PETUNJUK: Masukkan semua baris pada item di bawah, mulai dari baris yang memuat "genus: Cirsium" sampai baris yang memuat "genus: Oryctolagus", kedua baris itu termasuk, ke dalam tabel Markdown berkolom No dan Isi. Kolom No berisi nomor urut, kolom Isi berisi teks barisnya, dan baris kosong tidak dimasukkan.

MATERI YANG DITAMPILKAN:

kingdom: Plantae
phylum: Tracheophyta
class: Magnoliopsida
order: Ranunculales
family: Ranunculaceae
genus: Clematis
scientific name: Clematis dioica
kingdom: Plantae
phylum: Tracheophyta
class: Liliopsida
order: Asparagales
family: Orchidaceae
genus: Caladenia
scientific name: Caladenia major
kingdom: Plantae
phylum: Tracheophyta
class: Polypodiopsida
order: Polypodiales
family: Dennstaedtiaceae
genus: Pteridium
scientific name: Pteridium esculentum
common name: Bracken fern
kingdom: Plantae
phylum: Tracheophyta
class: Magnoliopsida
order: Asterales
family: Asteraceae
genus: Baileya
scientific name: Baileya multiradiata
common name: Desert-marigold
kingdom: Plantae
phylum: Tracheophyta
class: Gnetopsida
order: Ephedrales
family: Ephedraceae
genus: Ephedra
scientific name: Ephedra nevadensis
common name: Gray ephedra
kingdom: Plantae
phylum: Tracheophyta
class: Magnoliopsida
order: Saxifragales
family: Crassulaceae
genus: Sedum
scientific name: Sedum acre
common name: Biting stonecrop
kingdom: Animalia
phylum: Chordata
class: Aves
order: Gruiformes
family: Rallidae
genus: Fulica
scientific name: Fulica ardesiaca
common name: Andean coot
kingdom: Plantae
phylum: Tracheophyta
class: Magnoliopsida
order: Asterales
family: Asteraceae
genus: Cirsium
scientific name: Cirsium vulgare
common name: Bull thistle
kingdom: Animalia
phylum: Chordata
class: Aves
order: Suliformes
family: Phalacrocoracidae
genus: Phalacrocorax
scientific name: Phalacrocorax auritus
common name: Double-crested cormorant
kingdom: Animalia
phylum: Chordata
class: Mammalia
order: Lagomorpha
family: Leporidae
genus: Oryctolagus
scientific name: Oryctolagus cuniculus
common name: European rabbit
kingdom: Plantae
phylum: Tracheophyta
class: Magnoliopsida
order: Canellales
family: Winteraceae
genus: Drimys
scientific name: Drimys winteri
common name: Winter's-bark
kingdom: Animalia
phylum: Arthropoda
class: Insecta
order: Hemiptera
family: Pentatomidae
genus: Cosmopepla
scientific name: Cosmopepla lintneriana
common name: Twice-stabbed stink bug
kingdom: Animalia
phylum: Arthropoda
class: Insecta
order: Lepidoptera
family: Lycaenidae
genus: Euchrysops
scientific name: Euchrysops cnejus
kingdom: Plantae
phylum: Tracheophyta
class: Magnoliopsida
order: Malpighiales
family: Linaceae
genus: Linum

JAWABAN LATIHAN:
| No | Isi |
|---|---|
| 1 | genus: Cirsium |
| 2 | scientific name: Cirsium vulgare |
| 3 | common name: Bull thistle |
| 4 | kingdom: Animalia |
| 5 | phylum: Chordata |
| 6 | class: Aves |
| 7 | order: Suliformes |
| 8 | family: Phalacrocoracidae |
| 9 | genus: Phalacrocorax |
| 10 | scientific name: Phalacrocorax auritus |
| 11 | common name: Double-crested cormorant |
| 12 | kingdom: Animalia |
| 13 | phylum: Chordata |
| 14 | class: Mammalia |
| 15 | order: Lagomorpha |
| 16 | family: Leporidae |
| 17 | genus: Oryctolagus |